Any thoughts on what might have caused this?

Jerrymac:
From stuff I've read it happens naturally, and you did what was said to do.

I just don't know if it can happen that soon.

Sting:
There is nothing wrong with it.  Your honey has simply crystallized.  All honey does so, at different speeds depending upon the nectar source and other conditions prevalent during the season in which it was gathered, and of course depending on how it is stored.  57 degrees Fahrenheit is the optimum temperature if you are trying to harden your liquid gold, which lots of producers do.  This product is marketed as "granulated" or "creamed" honey and is enjoyed for its spreadability.  The quality of the honey is not altered by crystallization.

The process starts with a tiny number of crystals seeding the honey and ends when all the honey in the container has hardened. ('Kind of like sourdough bread needing a starter).

As you have discovered, a little gentle heat will liquify your honey.  My guess is that yours has been stored in a cool place for it to have crystallized so quickly.

Beth Kirkley:
I had that happen to me too last year. From my fall harvest (taken in Febuary though). It was really interesting to see though.

Beth

Anonymous:
Judy,
Sting is right on in his response. All honey does crystallize, the nectar source plays a major role and the temperature at which you store your honey speeds up or slows down the process.

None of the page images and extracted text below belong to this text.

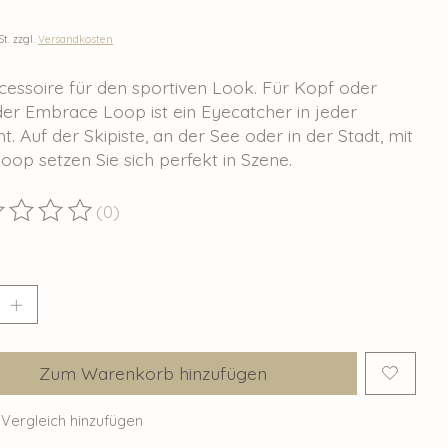
St. zzgl.
Versandkosten
cessoire für den sportiven Look. Für Kopf oder
der Embrace Loop ist ein Eyecatcher in jeder
ht. Auf der Skipiste, an der See oder in der Stadt, mit
op setzen Sie sich perfekt in Szene.
(0)
ewertung dieses Produkts ist
0
von 5
Zum Warenkorb hinzufügen
Vergleich hinzufügen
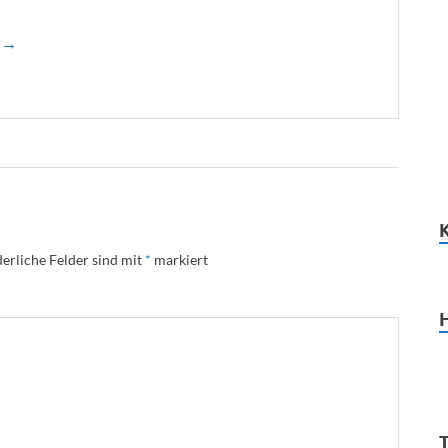
n →
erliche Felder sind mit
*
markiert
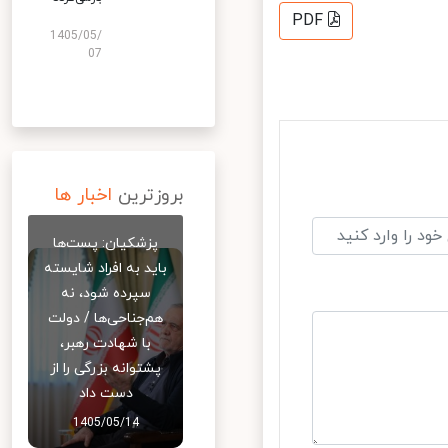
PDF
1405/05/
07
بروزترین
اخبار ها
پزشکیان: پست‌ها
باید به افراد شایسته
سپرده شود، نه
هم‌جناحی‌ها / دولت
با شهادت رهبر،
پشتوانه بزرگی را از
دست داد
1405/05/14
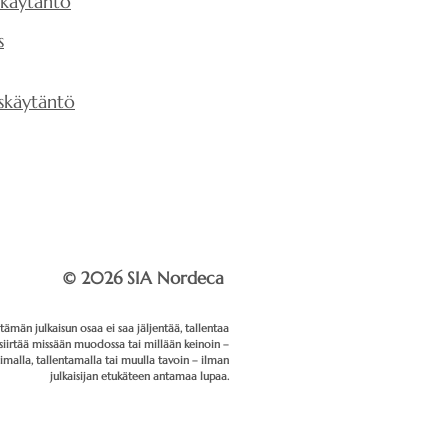
skäytäntö
s
skäytäntö
© 2026 SIA Nordeca
ämän julkaisun osaa ei saa jäljentää, tallentaa
siirtää missään muodossa tai millään keinoin –
oimalla, tallentamalla tai muulla tavoin – ilman
julkaisijan etukäteen antamaa lupaa.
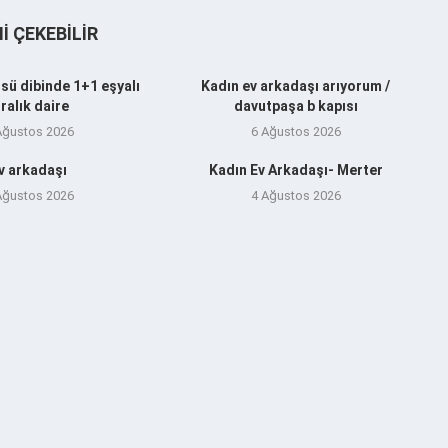
NI ÇEKEBILIR
sü dibinde 1+1 eşyalı
Kadın ev arkadaşı arıyorum /
iralık daire
davutpaşa b kapısı
Ağustos 2026
6 Ağustos 2026
v arkadaşı
Kadın Ev Arkadaşı- Merter
Ağustos 2026
4 Ağustos 2026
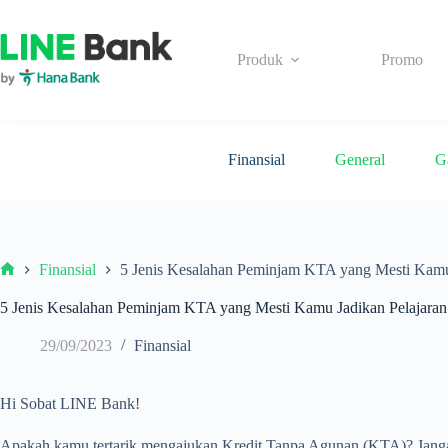
Skip
to
content
Produk
Promo
Finansial
General
G
Finansial
5 Jenis Kesalahan Peminjam KTA yang Mesti Kamu
Beranda
5 Jenis Kesalahan Peminjam KTA yang Mesti Kamu Jadikan Pelajaran
29/09/2023
Finansial
Hi Sobat LINE Bank!
Apakah kamu tertarik mengajukan Kredit Tanpa Agunan (KTA)? Jangan 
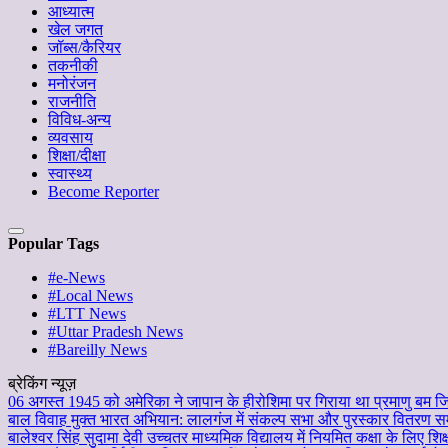
आध्यात्म
खेल जगत
जॉब्स/कैरियर
तकनीकी
मनोरंजन
राजनीति
विविध-अन्य
व्यवसाय
शिक्षा/दीक्षा
स्वास्थ्य
Become Reporter
Popular Tags
#e-News
#Local News
#LTT News
#Uttar Pradesh News
#Bareilly News
ब्रेकिंग न्यूज़
06 अगस्त 1945 को अमेरिका ने जापान के हीरोशिमा पर गिराया था प्रमाणु बम जिस
बाल विवाह मुक्त भारत अभियान: लालगंज में संकल्प सभा और पुरस्कार वितरण सम
बालेश्वर सिंह सुदामा देवी उच्चतर माध्यमिक विद्यालय में नियमित कक्षा के लिए शि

One thing I might add is that when you process your honey keep it covered as much as possible. Not only does honey absorb moisture from the air, if left uncovered any dust particles that get into it will only speed up the crystallization by becoming the 'seed' that Sting spoke of.

Oh, I guess there were two things. I have read that since microwave ovens are notorious for creating uneven heating patterns, it is recommended that they not be used for trying to re-liquify honey. They say that the uneven heating can harm the flavor of the honey by heating some of the honey to a too high temperature. I personally have never tried to use a microwave for this, so I can't verify or refute this, I'm just passing on what I have read.

A beekeeping friend of mine stores his honey in an outside, below ground cellar (temperature in the low 50's) so that his honey will crystallize. He says it's so that he has crystallized honey when he needs it and he can always liquify some if he needs that.